Semi-hypothetical situation:

I have a single stationary point, A, in 3 spatial dimensions. I imprecisely observe this point, so that the observations are distributed normally about A, with the dimensions being independent. By this I mean, if you only consider the x coordinates of each observation, those points will be distributed normally about the x-coordinate of X. Likewise with y and z. The variance in each dimension is the same.

I assume this forms a spherical cloud of observations around the point, denser toward the middle. The overall variance of these observations is the sum of the squared distances from the observation to A. Call this value variance1.

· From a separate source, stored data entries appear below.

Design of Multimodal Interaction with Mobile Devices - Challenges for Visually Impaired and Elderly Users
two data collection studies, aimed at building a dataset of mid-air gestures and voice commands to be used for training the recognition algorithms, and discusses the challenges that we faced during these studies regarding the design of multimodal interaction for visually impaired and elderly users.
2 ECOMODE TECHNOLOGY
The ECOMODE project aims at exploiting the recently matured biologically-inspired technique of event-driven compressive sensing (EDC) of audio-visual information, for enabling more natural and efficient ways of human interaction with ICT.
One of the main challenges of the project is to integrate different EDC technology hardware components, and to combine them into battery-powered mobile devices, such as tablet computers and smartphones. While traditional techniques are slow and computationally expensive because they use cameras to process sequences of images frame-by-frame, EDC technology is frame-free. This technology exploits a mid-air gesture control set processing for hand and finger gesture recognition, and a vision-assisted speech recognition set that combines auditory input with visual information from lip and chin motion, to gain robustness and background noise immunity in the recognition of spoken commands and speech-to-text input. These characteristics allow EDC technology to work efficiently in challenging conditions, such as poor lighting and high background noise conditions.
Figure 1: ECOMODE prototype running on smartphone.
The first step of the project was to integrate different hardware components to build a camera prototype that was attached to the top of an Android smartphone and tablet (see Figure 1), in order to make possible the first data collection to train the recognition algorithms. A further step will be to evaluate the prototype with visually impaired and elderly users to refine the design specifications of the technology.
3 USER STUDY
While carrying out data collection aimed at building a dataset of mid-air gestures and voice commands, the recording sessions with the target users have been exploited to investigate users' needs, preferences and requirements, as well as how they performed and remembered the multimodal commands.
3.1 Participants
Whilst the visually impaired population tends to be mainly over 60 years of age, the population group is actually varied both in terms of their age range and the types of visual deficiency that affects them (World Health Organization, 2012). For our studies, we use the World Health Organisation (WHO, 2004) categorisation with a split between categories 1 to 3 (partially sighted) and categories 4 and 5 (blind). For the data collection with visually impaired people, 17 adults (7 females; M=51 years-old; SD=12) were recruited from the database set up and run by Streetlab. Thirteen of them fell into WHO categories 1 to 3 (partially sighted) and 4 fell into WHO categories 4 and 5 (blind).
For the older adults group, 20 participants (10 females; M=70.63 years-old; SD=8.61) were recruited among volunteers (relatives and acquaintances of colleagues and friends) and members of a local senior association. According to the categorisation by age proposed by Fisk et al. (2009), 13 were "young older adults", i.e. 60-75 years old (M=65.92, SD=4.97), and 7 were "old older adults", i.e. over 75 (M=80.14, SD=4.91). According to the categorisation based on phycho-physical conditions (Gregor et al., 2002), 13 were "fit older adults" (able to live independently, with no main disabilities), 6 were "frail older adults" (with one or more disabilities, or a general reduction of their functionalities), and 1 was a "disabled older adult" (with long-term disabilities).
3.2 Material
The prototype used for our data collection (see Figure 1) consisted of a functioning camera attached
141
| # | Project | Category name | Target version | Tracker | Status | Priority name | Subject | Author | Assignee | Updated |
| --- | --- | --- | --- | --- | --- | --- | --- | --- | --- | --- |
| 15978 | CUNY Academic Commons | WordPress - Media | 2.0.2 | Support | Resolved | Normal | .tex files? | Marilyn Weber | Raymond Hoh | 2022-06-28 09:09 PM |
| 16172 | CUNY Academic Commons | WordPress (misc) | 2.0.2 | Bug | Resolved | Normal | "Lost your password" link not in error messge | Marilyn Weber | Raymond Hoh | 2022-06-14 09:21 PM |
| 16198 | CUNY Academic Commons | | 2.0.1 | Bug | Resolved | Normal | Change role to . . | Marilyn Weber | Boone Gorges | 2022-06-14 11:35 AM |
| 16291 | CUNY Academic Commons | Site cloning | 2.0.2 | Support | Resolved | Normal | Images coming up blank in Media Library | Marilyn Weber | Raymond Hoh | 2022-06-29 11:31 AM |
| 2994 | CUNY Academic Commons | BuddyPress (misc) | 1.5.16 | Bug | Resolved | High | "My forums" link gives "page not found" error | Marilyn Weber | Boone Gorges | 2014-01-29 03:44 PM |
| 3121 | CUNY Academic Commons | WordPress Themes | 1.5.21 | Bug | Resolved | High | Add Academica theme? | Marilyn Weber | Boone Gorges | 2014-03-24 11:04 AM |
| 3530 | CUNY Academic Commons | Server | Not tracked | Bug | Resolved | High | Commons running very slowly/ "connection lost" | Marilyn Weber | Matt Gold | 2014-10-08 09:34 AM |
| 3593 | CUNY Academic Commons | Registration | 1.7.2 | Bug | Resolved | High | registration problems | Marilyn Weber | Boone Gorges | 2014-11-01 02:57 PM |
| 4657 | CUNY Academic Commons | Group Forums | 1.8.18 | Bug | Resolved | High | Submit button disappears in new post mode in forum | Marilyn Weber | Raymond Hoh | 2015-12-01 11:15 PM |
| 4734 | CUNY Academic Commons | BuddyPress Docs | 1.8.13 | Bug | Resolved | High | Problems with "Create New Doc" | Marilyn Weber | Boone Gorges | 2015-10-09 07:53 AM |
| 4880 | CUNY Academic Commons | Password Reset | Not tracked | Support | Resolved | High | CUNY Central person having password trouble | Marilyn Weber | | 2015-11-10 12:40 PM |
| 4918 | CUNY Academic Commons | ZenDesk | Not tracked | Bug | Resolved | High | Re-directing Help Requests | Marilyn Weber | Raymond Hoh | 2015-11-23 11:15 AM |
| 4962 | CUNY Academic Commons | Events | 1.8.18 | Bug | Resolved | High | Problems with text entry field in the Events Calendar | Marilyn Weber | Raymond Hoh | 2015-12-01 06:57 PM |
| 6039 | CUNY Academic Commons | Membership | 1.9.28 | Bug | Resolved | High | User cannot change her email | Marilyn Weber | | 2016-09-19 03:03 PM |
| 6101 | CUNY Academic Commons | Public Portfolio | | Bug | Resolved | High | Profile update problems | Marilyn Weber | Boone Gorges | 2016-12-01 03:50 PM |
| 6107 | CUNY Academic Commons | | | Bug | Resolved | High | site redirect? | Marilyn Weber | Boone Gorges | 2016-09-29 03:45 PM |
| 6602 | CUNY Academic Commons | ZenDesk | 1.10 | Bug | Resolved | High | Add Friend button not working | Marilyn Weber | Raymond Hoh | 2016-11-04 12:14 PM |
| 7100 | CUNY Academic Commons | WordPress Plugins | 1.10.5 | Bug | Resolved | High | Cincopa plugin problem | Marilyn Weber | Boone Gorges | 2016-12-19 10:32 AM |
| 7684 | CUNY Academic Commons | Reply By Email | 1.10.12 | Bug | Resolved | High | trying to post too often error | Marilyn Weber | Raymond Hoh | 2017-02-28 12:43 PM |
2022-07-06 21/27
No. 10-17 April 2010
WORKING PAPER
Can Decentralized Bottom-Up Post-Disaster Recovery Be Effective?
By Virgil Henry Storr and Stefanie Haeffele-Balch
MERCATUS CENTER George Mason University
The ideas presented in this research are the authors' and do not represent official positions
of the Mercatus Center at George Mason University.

Now, lets say that I know the distance from A to the origin (or some other arbitrary point). Ie. It lies on a known spherical shell. So I modify each of my observations to put it on the closest point on the shell to its original position.

Now we can calculate the variance again as the sum of the squared distances from point A. Call this variance2.

My question is: what is the difference between variance1 and variance2 in terms of the original variance in each dimension, and the shell size.

1 Answers 1

0

Without loss of generality, let $\boldsymbol A = (1,0,0)$ and generate iid multivariate normal observations $\boldsymbol X_i$ according to the distribution $$\boldsymbol X \sim \operatorname{Normal}(\mu = \boldsymbol A, \Sigma = \sigma^2 I_3), \quad \sigma > 0.$$ Your question is basically asking for the variance of the scalar-valued random variable $$D_\sigma = \left|\frac{\boldsymbol X}{|\boldsymbol X|} - \boldsymbol A\right|,$$ which will be a function of $\sigma$ only. Note that we are measuring distance in the Euclidean metric in $\mathbb R^3$, not the metric on the unit sphere. This is not an easy thing to calculate. Intuitively, when $\sigma \gg 1$, the distribution of $\boldsymbol X/|\boldsymbol X|$ is almost uniform on the sphere, thus the asymptotic variance is $$\lim_{\sigma \to \infty} \operatorname{Var}[D_\sigma] = 2/9$$ (the result is left as an elementary exercise to the reader). The lower bound of course is zero, attained only when $\sigma \to 0$. Numerical simulation gives the following plot of $\operatorname{Var}[D_\sigma]$ as a function of $\sigma^2 \in (0,50]$, plotted on a log-linear scale: enter image description here

It is worth noting that this curve has a clear global maximum, somewhere around $\sigma^2 \approx 5$. This suggests that the variance of $D_\sigma$ is not maximized by making $\sigma \to \infty$: there is an intermediate range of values for the multivariate normal variance that make the corresponding distance distribution greater than the asymptotic variance. It would be a worthwhile exercise to see if $\arg\max \operatorname{Var}[D_\sigma]$ has a nice closed-form solution.